To speak plainly, the selection of a vocation so arduous and repulsive, marks off a smallpox nurse as unimpressionable, and little apt to catch anything. Smallpox, too, is like tobacco: custom fortifies the constitution against its immediate effects. If the atmosphere of a smallpox hospital is endured for a fortnight, it is likely to continue endurable. On the other hand, if a volunteer sickens on probation, she is not reckoned among nurses. Lastly, many nurses have entered hospitals as patients, and have accepted service in default of other occupation. On these grounds, the nurse argument breaks down irretrievably. At first sight, it seems something, but on scrutiny it proves nothing.
POCK-MARKED FACES.
V.—Another favourite argument for vaccination is the disappearance of pock-marked faces. People say when they were young such faces were common, whilst now they are rare; and demand, What can have wrought the change if not vaccination?
A medical man at a public meeting tried to dispose of some statistics adverse to vaccination by saying that statistics could be made to prove anything; and presently went on to relate that when his mother was a girl every third person she met was pock-marked. She had told him so repeatedly, and there was no doubt about her accuracy. Thus statistics in general were untrustworthy, but his mother’s statistic was unquestionable.

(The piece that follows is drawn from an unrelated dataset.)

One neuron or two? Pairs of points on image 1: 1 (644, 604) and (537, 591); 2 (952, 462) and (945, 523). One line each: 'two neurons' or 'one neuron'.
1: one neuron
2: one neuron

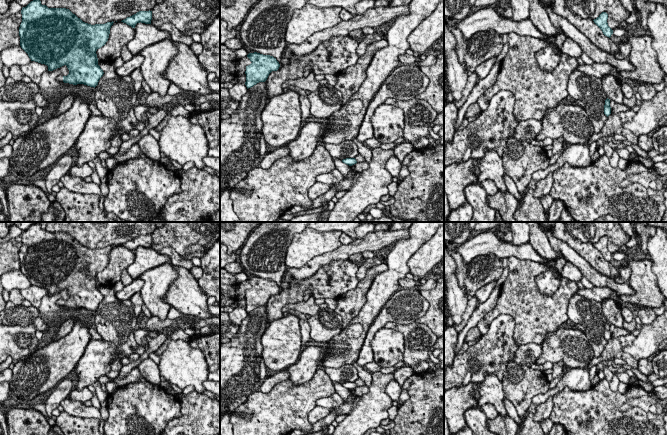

We need not hesitate to allow that when smallpox was common and cultivated pock-marked faces were more numerous: but we must not forget that whether a patient is marked or not marked is very much a matter of treatment. Many at this day pass through smallpox, and severe smallpox, and escape unmarked, simply because those who have care of them observe certain precautions. It was different in former times. The treatment of smallpox was atrocious. The sick-room was made pestiferous by the exclusion of air and the maintenance of high temperature. The patient sweltered under bed-clothes. He was neither allowed to wash nor change his linen. He was drenched with physic and stimulants. In hospitals, patients were stuck two or three in a bed, and stewed together. If, under such circumstances, the sick were restored to life pock-marked, what wonder! Patients who were fortunate enough to be sufficiently let alone, stood the best chance of recovery.
Besides smallpox was not equally diffused. In some places it was endemic; in others it appeared at intervals; and in others it was hardly known. The smallpox death-rate of Glasgow was double that of London; and we may therefore infer that pock-marked faces were twice as numerous in Glasgow as in London. Hence when recollections are appealed to, they should be localised. What might be true of one population might be grossly untrue of another.